Saturday, May 26, 2007

Finally, I'm on topic!

I was listening to the "Around the World" concert last night, and (since I just can't turn my mind off homework) one of the pieces reminded me of the stuff we've been covering in class --

the "Mi'kmaq Honour Song" by Lydia Adams (sung by Concert Choir): the notes by the composer say,
"The Mi'kmaq Honour Song is a chant dedicated to and in honor of the Creator. The employment of nature sounds and the call of human voice honors this tradition of the Mi'kmaq peoples. The sounds are not in any particular language, but are perhaps a derivation of a test handed down through the ages."


This is so similar to Pollock and Rothko -- they are all influenced by the affective and "noble savage" way they see primitive culture (kind of like Grizzly Man, too?) and go for "universal" symbolism.

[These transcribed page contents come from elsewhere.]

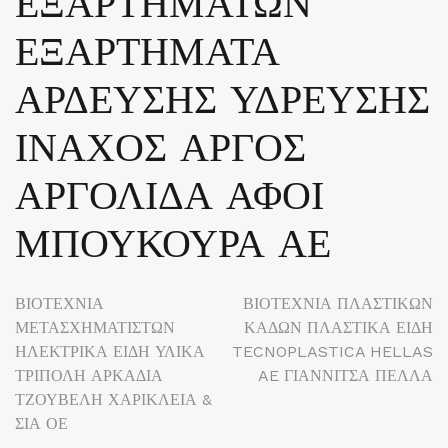
ΕΞΑΡΤΗΜΑΤΩΝ
ΕΞΑΡΤΗΜΑΤΑ
ΑΡΔΕΥΣΗΣ ΥΔΡΕΥΣΗΣ
ΙΝΑΧΟΣ ΑΡΓΟΣ
ΑΡΓΟΛΙΔΑ ΑΦΟΙ
ΜΠΟΥΚΟΥΡΑ ΑΕ
Πλοήγηση
ΒΙΟΤΕΧΝΙΑ
ΒΙΟΤΕΧΝΙΑ ΠΛΑΣΤΙΚΩΝ
ΜΕΤΑΣΧΗΜΑΤΙΣΤΩΝ
ΚΑΔΩΝ ΠΛΑΣΤΙΚΑ ΕΙΔΗ
άρθρων
ΗΛΕΚΤΡΙΚΑ ΕΙΔΗ ΥΛΙΚΑ
TECNOPLASTICA HELLAS
ΤΡΙΠΟΛΗ ΑΡΚΑΔΙΑ
AE ΓΙΑΝΝΙΤΣΑ ΠΕΛΛΑ
ΤΖΟΥΒΕΛΗ ΧΑΡΙΚΛΕΙΑ &
ΣΙΑ ΟΕ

While the piece sounded haunting and evocative of spiritual things (like Pollock's "Guardians of the Secret" seemed to have some religious meaning), in the end it is 'empty' of religion -- it is not grounded in a tradition but just nods at everyone's idea of primitive traditions; not only does it not use words, but the sounds are not out of any real language, by trying to preempt the beliefs of any particular tradition and get "before" them to the source of spirituality, the Abstract Expressionists, and Lydia Adams in this piece, only succeed in creating a front with nothing behind it.